(Saved data entries)
════

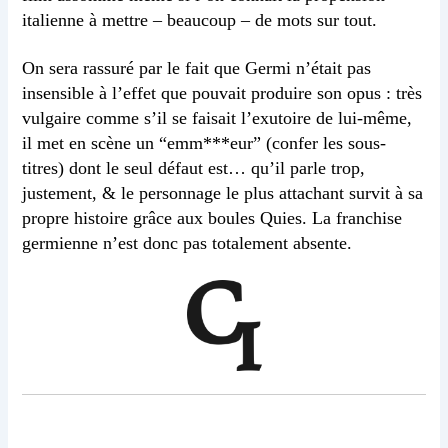
italienne à mettre – beaucoup – de mots sur tout.
On sera rassuré par le fait que Germi n’était pas
insensible à l’effet que pouvait produire son opus : très
vulgaire comme s’il se faisait l’exutoire de lui-même,
il met en scène un “emm***eur” (confer les sous-
titres) dont le seul défaut est… qu’il parle trop,
justement, & le personnage le plus attachant survit à sa
propre histoire grâce aux boules Quies. La franchise
germienne n’est donc pas totalement absente.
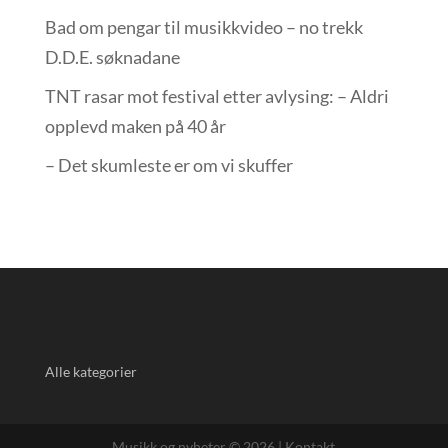
Bad om pengar til musikkvideo – no trekk
D.D.E. søknadane
TNT rasar mot festival etter avlysing: – Aldri
opplevd maken på 40 år
– Det skumleste er om vi skuffer
Alle kategorier
Musikk og nyheter © 2026 |
Kontakt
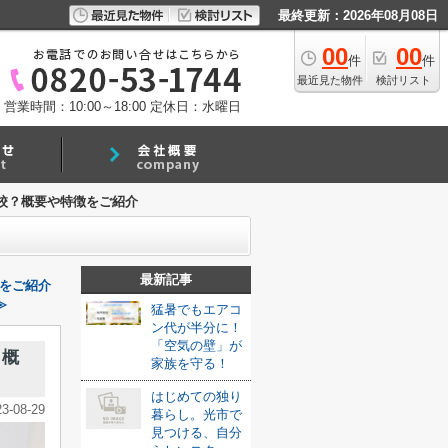
最終更新：2026年08月08日
00
00
件
件
最近見た物件
検討リスト
営業時間：10:00～18:00
定休日：水曜日
校？概要や特徴をご紹介
最新記事
をご紹介
≫
猛暑でもエアコ
ン代が半分に！
「空気の壁」が
？概
家族を守る！
はじめての独り
23-08-29
暮らし。光市で
見つける、自分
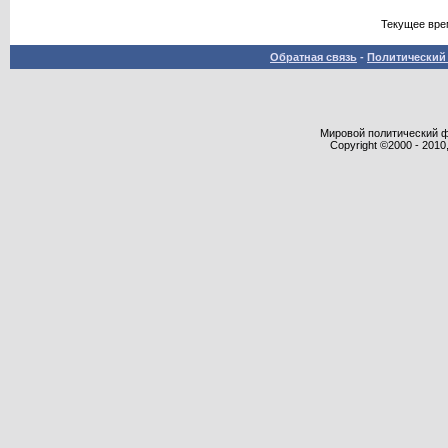
Текущее вре
Обратная связь
-
Политический 
Мировой политический фор
Copyright ©2000 - 2010,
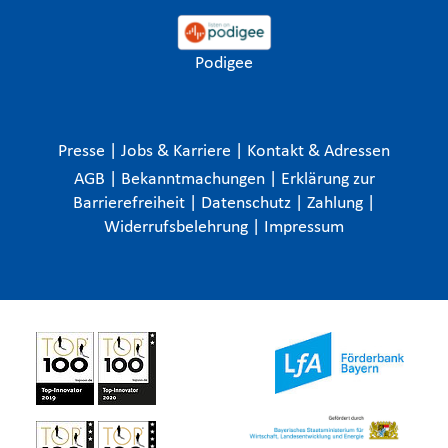
Podigee
Presse
|
Jobs & Karriere
|
Kontakt & Adressen
AGB
|
Bekanntmachungen
|
Erklärung zur
Barrierefreiheit
|
Datenschutz
|
Zahlung
|
Widerrufsbelehrung
|
Impressum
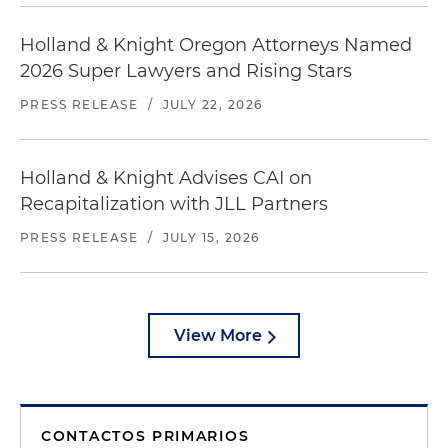
Holland & Knight Oregon Attorneys Named
2026 Super Lawyers and Rising Stars
PRESS RELEASE
/
JULY 22, 2026
Holland & Knight Advises CAI on
Recapitalization with JLL Partners
PRESS RELEASE
/
JULY 15, 2026
View More
CONTACTOS PRIMARIOS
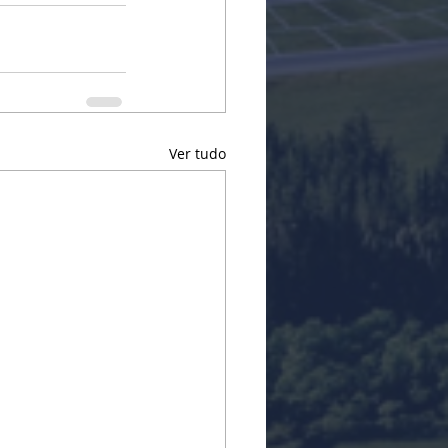
Ver tudo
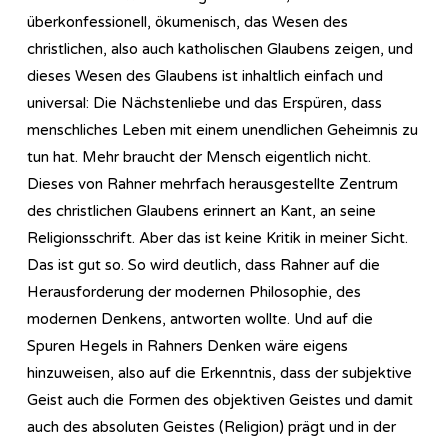
überkonfessionell, ökumenisch, das Wesen des
christlichen, also auch katholischen Glaubens zeigen, und
dieses Wesen des Glaubens ist inhaltlich einfach und
universal: Die Nächstenliebe und das Erspüren, dass
menschliches Leben mit einem unendlichen Geheimnis zu
tun hat. Mehr braucht der Mensch eigentlich nicht.
Dieses von Rahner mehrfach herausgestellte Zentrum
des christlichen Glaubens erinnert an Kant, an seine
Religionsschrift. Aber das ist keine Kritik in meiner Sicht.
Das ist gut so. So wird deutlich, dass Rahner auf die
Herausforderung der modernen Philosophie, des
modernen Denkens, antworten wollte. Und auf die
Spuren Hegels in Rahners Denken wäre eigens
hinzuweisen, also auf die Erkenntnis, dass der subjektive
Geist auch die Formen des objektiven Geistes und damit
auch des absoluten Geistes (Religion) prägt und in der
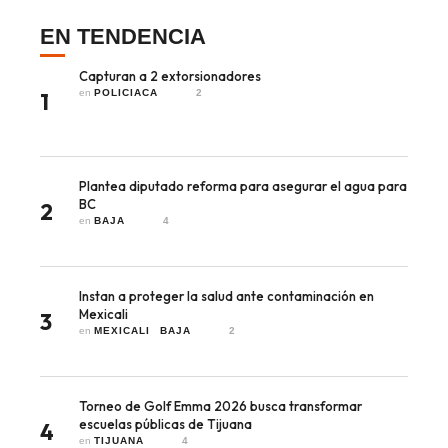
EN TENDENCIA
Capturan a 2 extorsionadores
en 
POLICIACA
2
1
Plantea diputado reforma para asegurar el agua para
BC
2
en 
BAJA
4
Instan a proteger la salud ante contaminación en
Mexicali
3
en 
MEXICALI
BAJA
2
Torneo de Golf Emma 2026 busca transformar
escuelas públicas de Tijuana
4
en 
TIJUANA
4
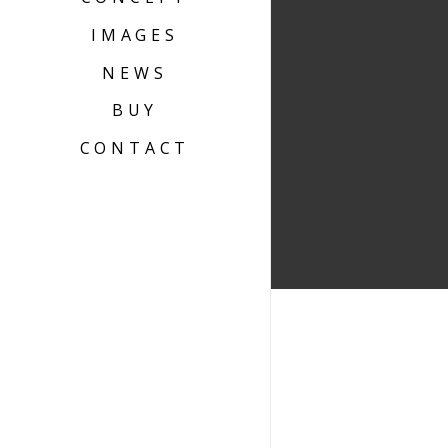
IMAGES
NEWS
BUY
CONTACT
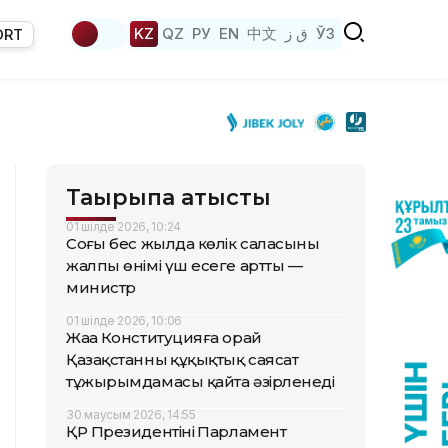
KZ
QZ
РУ
EN
中文
ق ز
ЎЗ
ORT
Тақырыпқа қатысты
01 шілде 2026, 10:24
Соңғы бес жылда көлік саласының
жалпы өнімі үш есеге артты —
министр
01 шілде 2026, 10:06
Жаңа Конституцияға орай
Қазақстанның құқықтық саясат
тұжырымдамасы қайта әзірленеді
30 маусым 2026, 14:55
ҚР Президентінің Парламент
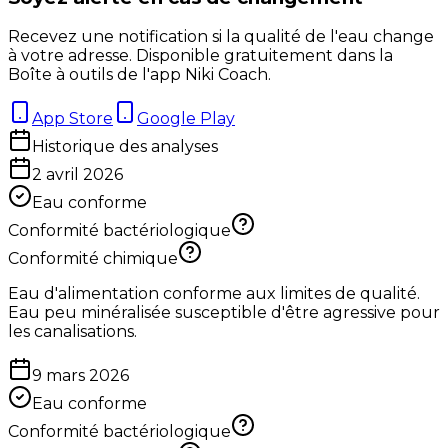
Recevez une notification si la qualité de l'eau change
à votre adresse. Disponible gratuitement dans la
Boîte à outils de l'app Niki Coach.
App Store
Google Play
Historique des analyses
2 avril 2026
Eau conforme
Conformité bactériologique
Conformité chimique
Eau d'alimentation conforme aux limites de qualité.
Eau peu minéralisée susceptible d'être agressive pour
les canalisations.
9 mars 2026
Eau conforme
Conformité bactériologique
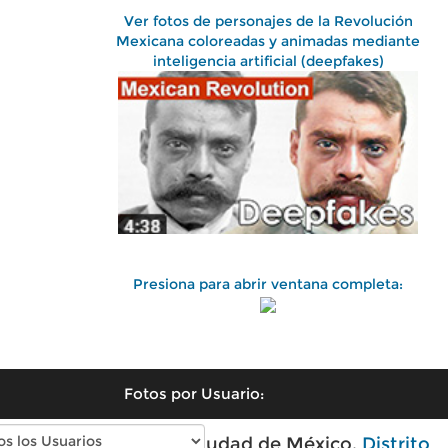
Ver fotos de personajes de la Revolución
Mexicana coloreadas y animadas mediante
inteligencia artificial (deepfakes)
Presiona para abrir ventana completa:
Fotos por Usuario:
Fotos antiguas de Ciudad de México,
Distrito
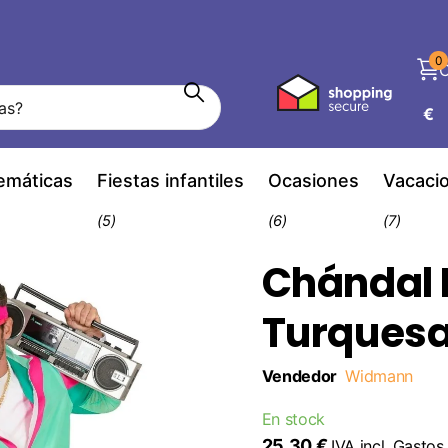
0
C
€
temáticas
Fiestas infantiles
Ocasiones
Vacaci
(5)
(6)
(7)
Chándal 
Turques
Vendedor
Widmann
En stock
25,30 €
IVA incl.
Gastos 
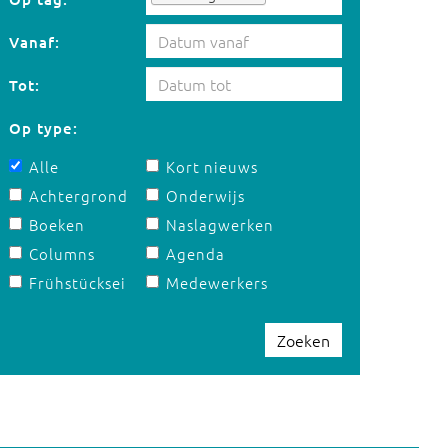
Vanaf:
Tot:
Op type:
Alle
Kort nieuws
Achtergrond
Onderwijs
Boeken
Naslagwerken
Columns
Agenda
Frühstücksei
Medewerkers
Zoeken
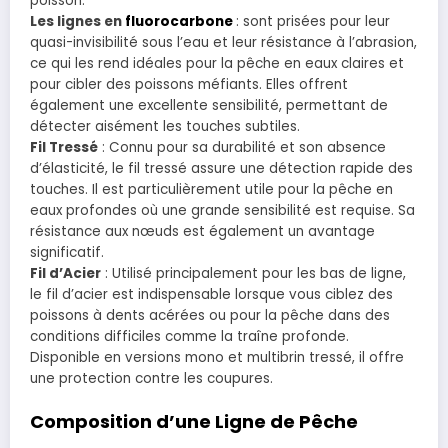
poisson.
Les lignes en
fluorocarbone
: sont prisées pour leur
quasi-invisibilité sous l’eau et leur résistance à l’abrasion,
ce qui les rend idéales pour la pêche en eaux claires et
pour cibler des poissons méfiants. Elles offrent
également une excellente sensibilité, permettant de
détecter aisément les touches subtiles.
Fil Tressé
: Connu pour sa durabilité et son absence
d’élasticité, le fil tressé assure une détection rapide des
touches. Il est particulièrement utile pour la pêche en
eaux profondes où une grande sensibilité est requise. Sa
résistance aux nœuds est également un avantage
significatif.
Fil d’Acier
: Utilisé principalement pour les bas de ligne,
le fil d’acier est indispensable lorsque vous ciblez des
poissons à dents acérées ou pour la pêche dans des
conditions difficiles comme la traîne profonde.
Disponible en versions mono et multibrin tressé, il offre
une protection contre les coupures.
Composition d’une Ligne de Pêche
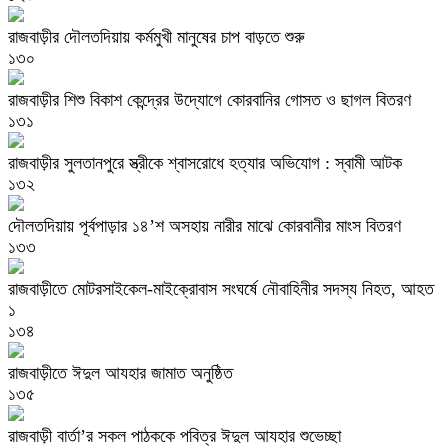
রাজবাড়ীর দৌলতদিয়ায় কর্মমুখী মানুষের চাপ বাড়তে শুরু
১৩০
রাজবাড়ীর শিশু বিকাশ কেন্দ্রের উদ্যোগে কোরবানির গোসত ও ছাগল বিতরণ
১৩১
রাজবাড়ীর সুলতানপুরে স্ত্রীকে শ্বাসরোধে হত্যার অভিযোগ : স্বামী আটক
১৩২
দৌলতদিয়ায় পূর্বপাড়ার ১৪’শ অসহায় নারীর মাঝে কোরবানীর মাংস বিতরণ
১৩৩
রাজবাড়ীতে মোটরসাইকেল-মাইক্রোবাস সংঘর্ষে নৌবাহিনীর সদস্য নিহত, আহত
১
১৩৪
রাজবাড়ীতে ঈদুল আযহার জামাত অনুষ্ঠিত
১৩৫
রাজবাড়ী বার্তা’র সকল পাঠককে পবিত্র ঈদুল আযহার শুভেচ্ছা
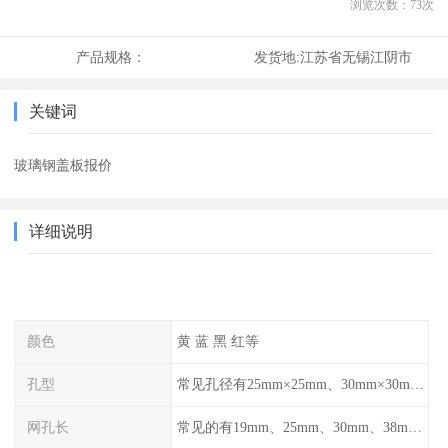
浏览次数：
73
次
产品规格：
发货地:
江苏省无锡江阴市
关键词
玻璃钢盖板报价
详细说明
颜色
黄 蓝 黑 红等
孔型
常见孔径有25mm×25mm、30mm×30mm、38mm×38mm等,
网孔长
常见的有19mm、25mm、30mm、38mm和50mm等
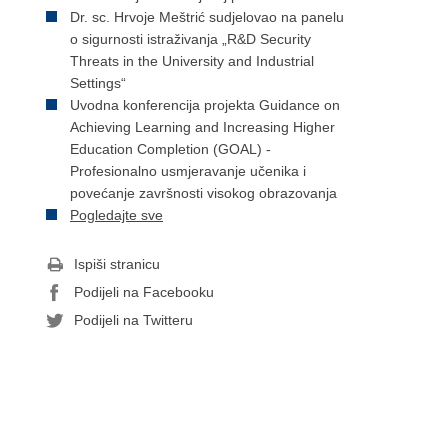
Dr. sc. Hrvoje Meštrić sudjelovao na panelu
o sigurnosti istraživanja „R&D Security
Threats in the University and Industrial
Settings“
Uvodna konferencija projekta Guidance on
Achieving Learning and Increasing Higher
Education Completion (GOAL) -
Profesionalno usmjeravanje učenika i
povećanje završnosti visokog obrazovanja
Pogledajte sve
Ispiši stranicu
Podijeli na Facebooku
Podijeli na Twitteru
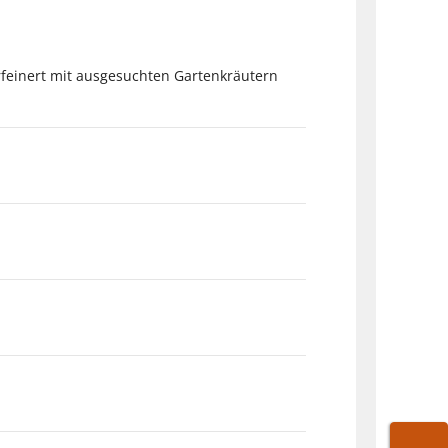
rfeinert mit ausgesuchten Gartenkräutern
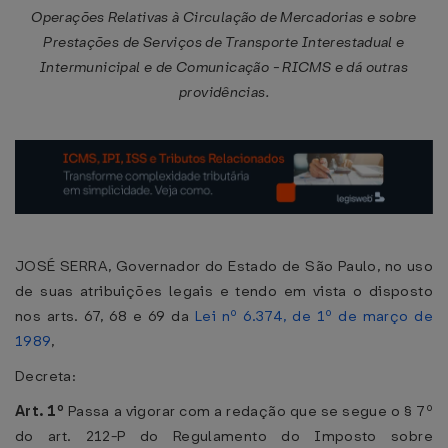
Operações Relativas à Circulação de Mercadorias e sobre
Prestações de Serviços de Transporte Interestadual e
Intermunicipal e de Comunicação - RICMS e dá outras
providências.
JOSÉ SERRA, Governador do Estado de São Paulo, no uso
de suas atribuições legais e tendo em vista o disposto
nos arts. 67, 68 e 69 da
Lei nº 6.374, de 1º de março de
1989
,
Decreta:
Art. 1º
Passa a vigorar com a redação que se segue o § 7º
do art. 212-P do Regulamento do Imposto sobre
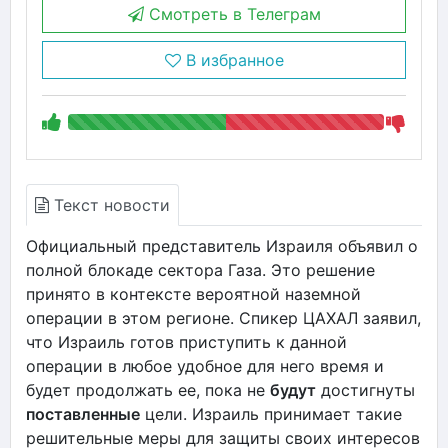
Смотреть в Телеграм
В избранное
Текст новости
Официальный представитель Израиля объявил о
полной блокаде сектора Газа. Это решение
принято в контексте вероятной наземной
операции в этом регионе. Спикер ЦАХАЛ заявил,
что Израиль готов приступить к данной
операции в любое удобное для него время и
будет продолжать ее, пока не
будут
достигнуты
поставленные
цели. Израиль принимает такие
решительные меры для защиты своих интересов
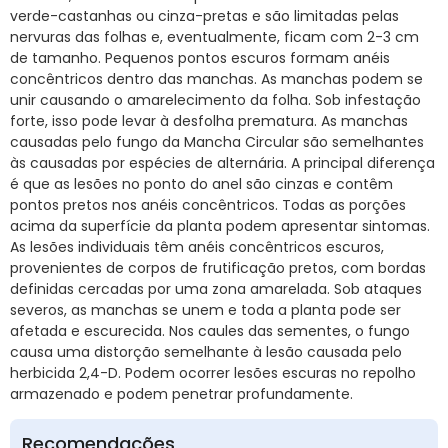
verde-castanhas ou cinza-pretas e são limitadas pelas
nervuras das folhas e, eventualmente, ficam com 2-3 cm
de tamanho. Pequenos pontos escuros formam anéis
concêntricos dentro das manchas. As manchas podem se
unir causando o amarelecimento da folha. Sob infestação
forte, isso pode levar à desfolha prematura. As manchas
causadas pelo fungo da Mancha Circular são semelhantes
às causadas por espécies de alternária. A principal diferença
é que as lesões no ponto do anel são cinzas e contêm
pontos pretos nos anéis concêntricos. Todas as porções
acima da superfície da planta podem apresentar sintomas.
As lesões individuais têm anéis concêntricos escuros,
provenientes de corpos de frutificação pretos, com bordas
definidas cercadas por uma zona amarelada. Sob ataques
severos, as manchas se unem e toda a planta pode ser
afetada e escurecida. Nos caules das sementes, o fungo
causa uma distorção semelhante à lesão causada pelo
herbicida 2,4-D. Podem ocorrer lesões escuras no repolho
armazenado e podem penetrar profundamente.
Recomendações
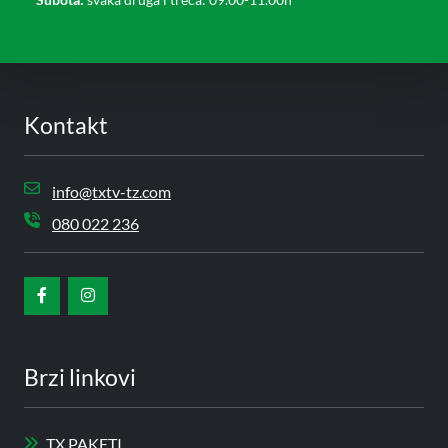
Kontakt
info@txtv-tz.com
080 022 236
Brzi linkovi
TX.PAKETI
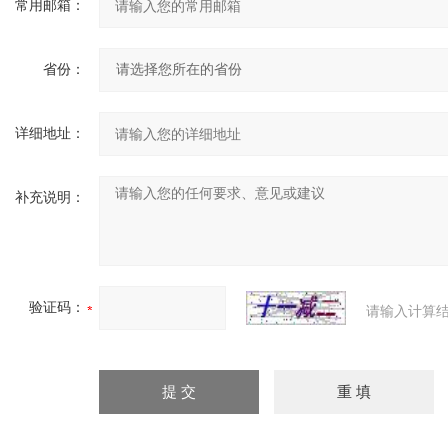
常用邮箱：
省份：
详细地址：
补充说明：
验证码：
请输入计算结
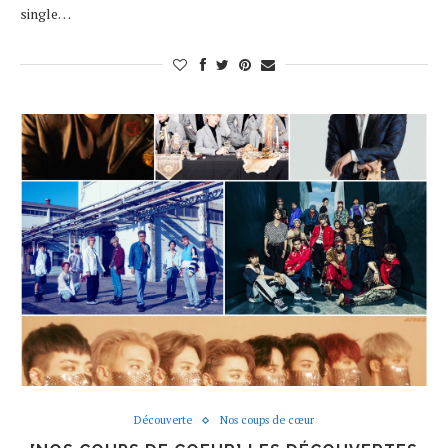
single…
Découverte
Nos coups de cœur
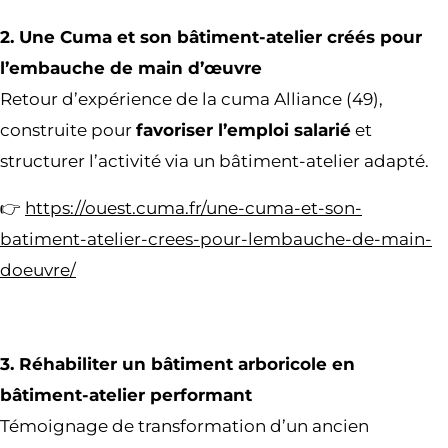
2. Une Cuma et son bâtiment-atelier créés pour
l’embauche de main d’œuvre
Retour d’expérience de la cuma Alliance (49),
construite pour
favoriser l’emploi salarié
et
structurer l’activité via un bâtiment-atelier adapté.
👉
https://ouest.cuma.fr/une-cuma-et-son-
batiment-atelier-crees-pour-lembauche-de-main-
doeuvre/
3. Réhabiliter un bâtiment arboricole en
bâtiment-atelier performant
Témoignage de transformation d’un ancien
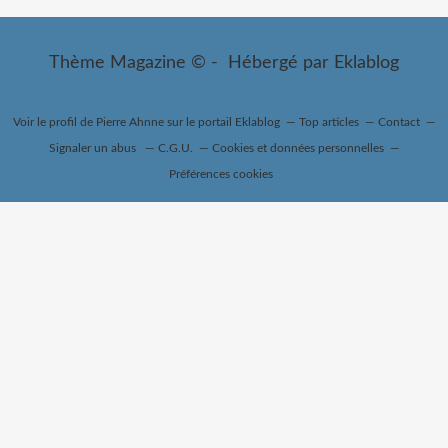
Thème Magazine © - Hébergé par
Eklablog
Voir le profil de
Pierre Ahnne
sur le portail Eklablog
Top articles
Contact
Signaler un abus
C.G.U.
Cookies et données personnelles
Préférences cookies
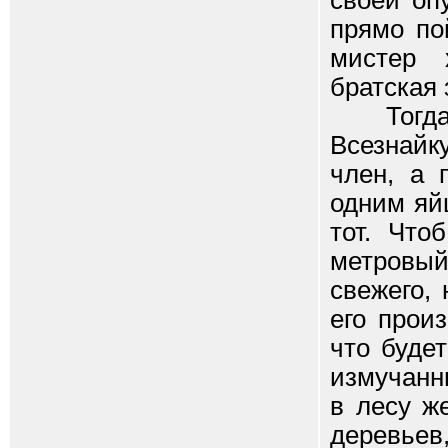
своей оп
прямо по
мистер 
братская 
Тогда чт
Всезнайку
член, а 
одним яй
тот. Что
метровы
свежего,
его прои
что буде
измучанн
в лесу ж
деревьев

════

:: What the task requires ::
Retype the lines from the one containing "überkonfessionell, ökumenisch, das Wesen des" to the one containing "des christlichen Glaubens", including both of those lines.

:: Response for this exercise ::
überkonfessionell, ökumenisch, das Wesen des
christlichen, also auch katholischen Glaubens zeigen, und
dieses Wesen des Glaubens ist inhaltlich einfach und
universal: Die Nächstenliebe und das Erspüren, dass
menschliches Leben mit einem unendlichen Geheimnis zu
tun hat. Mehr braucht der Mensch eigentlich nicht.
Dieses von Rahner mehrfach herausgestellte Zentrum
des christlichen Glaubens erinnert an Kant, an seine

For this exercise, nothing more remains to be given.